• ACTION ITEM
Within the entries below, find the portion that opens with the line containing "Eintrags-Feed" and closes with the line containing "Tu dirección de". Retype that portion exactly and only.
═══ SOURCE DATA
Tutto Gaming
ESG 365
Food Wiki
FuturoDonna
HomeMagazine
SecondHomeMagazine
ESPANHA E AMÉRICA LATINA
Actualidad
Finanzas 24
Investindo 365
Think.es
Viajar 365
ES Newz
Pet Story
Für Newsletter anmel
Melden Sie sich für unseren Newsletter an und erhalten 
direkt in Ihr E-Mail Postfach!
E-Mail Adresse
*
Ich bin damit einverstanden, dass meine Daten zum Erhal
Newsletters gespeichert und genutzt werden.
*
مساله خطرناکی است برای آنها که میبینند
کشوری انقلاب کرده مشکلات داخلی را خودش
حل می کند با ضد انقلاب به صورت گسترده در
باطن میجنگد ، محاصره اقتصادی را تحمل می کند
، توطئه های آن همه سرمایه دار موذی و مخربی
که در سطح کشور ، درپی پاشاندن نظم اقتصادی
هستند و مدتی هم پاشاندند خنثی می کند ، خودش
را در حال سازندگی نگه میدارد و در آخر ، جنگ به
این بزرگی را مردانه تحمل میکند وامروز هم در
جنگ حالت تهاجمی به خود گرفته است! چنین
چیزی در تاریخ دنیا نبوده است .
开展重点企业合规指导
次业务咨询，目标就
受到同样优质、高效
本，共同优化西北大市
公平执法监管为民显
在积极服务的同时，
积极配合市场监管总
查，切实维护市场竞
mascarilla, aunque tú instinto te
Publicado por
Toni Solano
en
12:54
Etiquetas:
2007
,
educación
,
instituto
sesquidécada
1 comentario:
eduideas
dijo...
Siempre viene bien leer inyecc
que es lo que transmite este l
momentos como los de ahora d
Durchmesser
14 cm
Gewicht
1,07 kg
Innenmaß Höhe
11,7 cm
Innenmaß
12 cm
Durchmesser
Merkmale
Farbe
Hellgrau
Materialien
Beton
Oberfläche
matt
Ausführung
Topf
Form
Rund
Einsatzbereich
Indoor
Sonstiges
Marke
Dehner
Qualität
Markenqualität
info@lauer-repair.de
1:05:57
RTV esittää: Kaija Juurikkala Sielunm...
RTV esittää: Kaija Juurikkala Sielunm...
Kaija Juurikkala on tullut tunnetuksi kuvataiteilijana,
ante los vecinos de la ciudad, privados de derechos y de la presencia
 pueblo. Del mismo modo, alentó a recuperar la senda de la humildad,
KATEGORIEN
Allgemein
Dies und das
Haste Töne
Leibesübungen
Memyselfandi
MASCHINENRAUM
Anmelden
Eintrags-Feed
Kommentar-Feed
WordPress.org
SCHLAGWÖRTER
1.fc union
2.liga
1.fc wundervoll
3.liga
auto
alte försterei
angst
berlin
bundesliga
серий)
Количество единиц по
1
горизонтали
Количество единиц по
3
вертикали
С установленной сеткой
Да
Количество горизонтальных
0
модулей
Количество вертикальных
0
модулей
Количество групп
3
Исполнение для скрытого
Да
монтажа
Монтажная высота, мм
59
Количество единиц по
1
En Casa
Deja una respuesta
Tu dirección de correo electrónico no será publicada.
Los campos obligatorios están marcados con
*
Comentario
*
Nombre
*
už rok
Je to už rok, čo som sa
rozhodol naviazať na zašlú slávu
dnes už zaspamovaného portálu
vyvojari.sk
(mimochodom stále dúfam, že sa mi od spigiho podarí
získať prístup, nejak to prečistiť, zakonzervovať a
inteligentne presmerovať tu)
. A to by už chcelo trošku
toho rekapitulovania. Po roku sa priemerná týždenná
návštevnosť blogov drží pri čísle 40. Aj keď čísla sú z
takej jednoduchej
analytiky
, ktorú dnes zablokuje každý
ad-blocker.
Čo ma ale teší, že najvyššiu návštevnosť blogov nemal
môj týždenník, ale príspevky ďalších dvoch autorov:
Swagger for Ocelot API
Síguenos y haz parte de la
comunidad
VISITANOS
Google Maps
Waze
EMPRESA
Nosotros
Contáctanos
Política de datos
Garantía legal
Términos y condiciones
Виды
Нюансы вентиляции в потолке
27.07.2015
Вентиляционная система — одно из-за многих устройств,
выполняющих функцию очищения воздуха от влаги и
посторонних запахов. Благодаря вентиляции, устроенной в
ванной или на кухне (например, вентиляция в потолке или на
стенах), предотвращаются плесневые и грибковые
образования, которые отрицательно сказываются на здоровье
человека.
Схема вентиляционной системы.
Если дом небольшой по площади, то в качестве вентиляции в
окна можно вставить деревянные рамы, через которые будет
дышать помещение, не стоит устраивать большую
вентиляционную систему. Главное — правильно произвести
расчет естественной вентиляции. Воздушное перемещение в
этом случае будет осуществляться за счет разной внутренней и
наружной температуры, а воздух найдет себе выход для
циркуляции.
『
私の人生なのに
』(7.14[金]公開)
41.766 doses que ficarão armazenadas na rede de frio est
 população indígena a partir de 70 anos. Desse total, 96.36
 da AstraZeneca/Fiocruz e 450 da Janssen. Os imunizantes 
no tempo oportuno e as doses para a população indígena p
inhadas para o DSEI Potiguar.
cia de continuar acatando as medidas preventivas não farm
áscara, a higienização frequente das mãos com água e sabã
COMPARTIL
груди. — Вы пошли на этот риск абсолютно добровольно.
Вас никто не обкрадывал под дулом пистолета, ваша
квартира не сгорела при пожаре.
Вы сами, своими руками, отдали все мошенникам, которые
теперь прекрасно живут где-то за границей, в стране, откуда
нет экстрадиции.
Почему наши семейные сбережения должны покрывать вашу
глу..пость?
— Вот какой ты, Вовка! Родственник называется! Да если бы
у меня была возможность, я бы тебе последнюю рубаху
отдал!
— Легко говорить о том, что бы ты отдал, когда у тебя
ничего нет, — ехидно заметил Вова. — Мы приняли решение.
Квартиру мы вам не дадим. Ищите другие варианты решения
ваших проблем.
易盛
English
══════
• WRITTEN SOLUTION
Eintrags-Feed
Kommentar-Feed
WordPress.org
SCHLAGWÖRTER
1.fc union
2.liga
1.fc wundervoll
3.liga
auto
alte försterei
angst
berlin
bundesliga
серий)
Количество единиц по
1
горизонтали
Количество единиц по
3
вертикали
С установленной сеткой
Да
Количество горизонтальных
0
модулей
Количество вертикальных
0
модулей
Количество групп
3
Исполнение для скрытого
Да
монтажа
Монтажная высота, мм
59
Количество единиц по
1
En Casa
Deja una respuesta
Tu dirección de correo electrónico no será publicada.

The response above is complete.